--- start DATASET EXTRACT ---

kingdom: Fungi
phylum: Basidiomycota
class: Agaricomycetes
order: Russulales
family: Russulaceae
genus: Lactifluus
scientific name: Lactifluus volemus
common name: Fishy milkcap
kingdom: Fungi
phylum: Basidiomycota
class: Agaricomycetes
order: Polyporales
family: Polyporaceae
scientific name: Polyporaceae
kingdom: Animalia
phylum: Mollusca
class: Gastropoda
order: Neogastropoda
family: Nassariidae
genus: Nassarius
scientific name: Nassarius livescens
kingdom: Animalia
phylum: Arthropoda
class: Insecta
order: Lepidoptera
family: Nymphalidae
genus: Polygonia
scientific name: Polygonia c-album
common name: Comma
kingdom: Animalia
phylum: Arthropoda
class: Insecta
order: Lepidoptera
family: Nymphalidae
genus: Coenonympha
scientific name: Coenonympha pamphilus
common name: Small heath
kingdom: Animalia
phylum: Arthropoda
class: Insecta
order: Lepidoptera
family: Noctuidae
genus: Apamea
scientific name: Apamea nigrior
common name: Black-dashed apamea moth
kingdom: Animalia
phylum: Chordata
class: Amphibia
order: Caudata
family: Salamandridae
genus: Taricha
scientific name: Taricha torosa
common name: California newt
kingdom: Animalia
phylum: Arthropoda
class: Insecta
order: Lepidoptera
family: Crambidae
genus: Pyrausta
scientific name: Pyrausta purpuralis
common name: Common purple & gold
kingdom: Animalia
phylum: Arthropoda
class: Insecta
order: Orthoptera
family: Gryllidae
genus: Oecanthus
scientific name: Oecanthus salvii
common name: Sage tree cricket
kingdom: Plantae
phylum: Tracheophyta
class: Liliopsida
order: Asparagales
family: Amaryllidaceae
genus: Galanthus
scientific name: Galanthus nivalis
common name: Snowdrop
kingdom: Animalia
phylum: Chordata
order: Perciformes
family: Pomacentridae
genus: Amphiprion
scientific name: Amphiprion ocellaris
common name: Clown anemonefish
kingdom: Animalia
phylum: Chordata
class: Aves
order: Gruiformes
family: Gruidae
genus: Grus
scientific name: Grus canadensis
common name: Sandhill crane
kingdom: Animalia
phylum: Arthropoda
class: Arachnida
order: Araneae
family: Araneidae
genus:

--- end DATASET EXTRACT ---

YOUR TASK :: Output every line above for all the items, reproducing each one verbatim with no changes.

FULL ANSWER ::
kingdom: Fungi
phylum: Basidiomycota
class: Agaricomycetes
order: Russulales
family: Russulaceae
genus: Lactifluus
scientific name: Lactifluus volemus
common name: Fishy milkcap
kingdom: Fungi
phylum: Basidiomycota
class: Agaricomycetes
order: Polyporales
family: Polyporaceae
scientific name: Polyporaceae
kingdom: Animalia
phylum: Mollusca
class: Gastropoda
order: Neogastropoda
family: Nassariidae
genus: Nassarius
scientific name: Nassarius livescens
kingdom: Animalia
phylum: Arthropoda
class: Insecta
order: Lepidoptera
family: Nymphalidae
genus: Polygonia
scientific name: Polygonia c-album
common name: Comma
kingdom: Animalia
phylum: Arthropoda
class: Insecta
order: Lepidoptera
family: Nymphalidae
genus: Coenonympha
scientific name: Coenonympha pamphilus
common name: Small heath
kingdom: Animalia
phylum: Arthropoda
class: Insecta
order: Lepidoptera
family: Noctuidae
genus: Apamea
scientific name: Apamea nigrior
common name: Black-dashed apamea moth
kingdom: Animalia
phylum: Chordata
class: Amphibia
order: Caudata
family: Salamandridae
genus: Taricha
scientific name: Taricha torosa
common name: California newt
kingdom: Animalia
phylum: Arthropoda
class: Insecta
order: Lepidoptera
family: Crambidae
genus: Pyrausta
scientific name: Pyrausta purpuralis
common name: Common purple & gold
kingdom: Animalia
phylum: Arthropoda
class: Insecta
order: Orthoptera
family: Gryllidae
genus: Oecanthus
scientific name: Oecanthus salvii
common name: Sage tree cricket
kingdom: Plantae
phylum: Tracheophyta
class: Liliopsida
order: Asparagales
family: Amaryllidaceae
genus: Galanthus
scientific name: Galanthus nivalis
common name: Snowdrop
kingdom: Animalia
phylum: Chordata
order: Perciformes
family: Pomacentridae
genus: Amphiprion
scientific name: Amphiprion ocellaris
common name: Clown anemonefish
kingdom: Animalia
phylum: Chordata
class: Aves
order: Gruiformes
family: Gruidae
genus: Grus
scientific name: Grus canadensis
common name: Sandhill crane
kingdom: Animalia
phylum: Arthropoda
class: Arachnida
order: Araneae
family: Araneidae
genus:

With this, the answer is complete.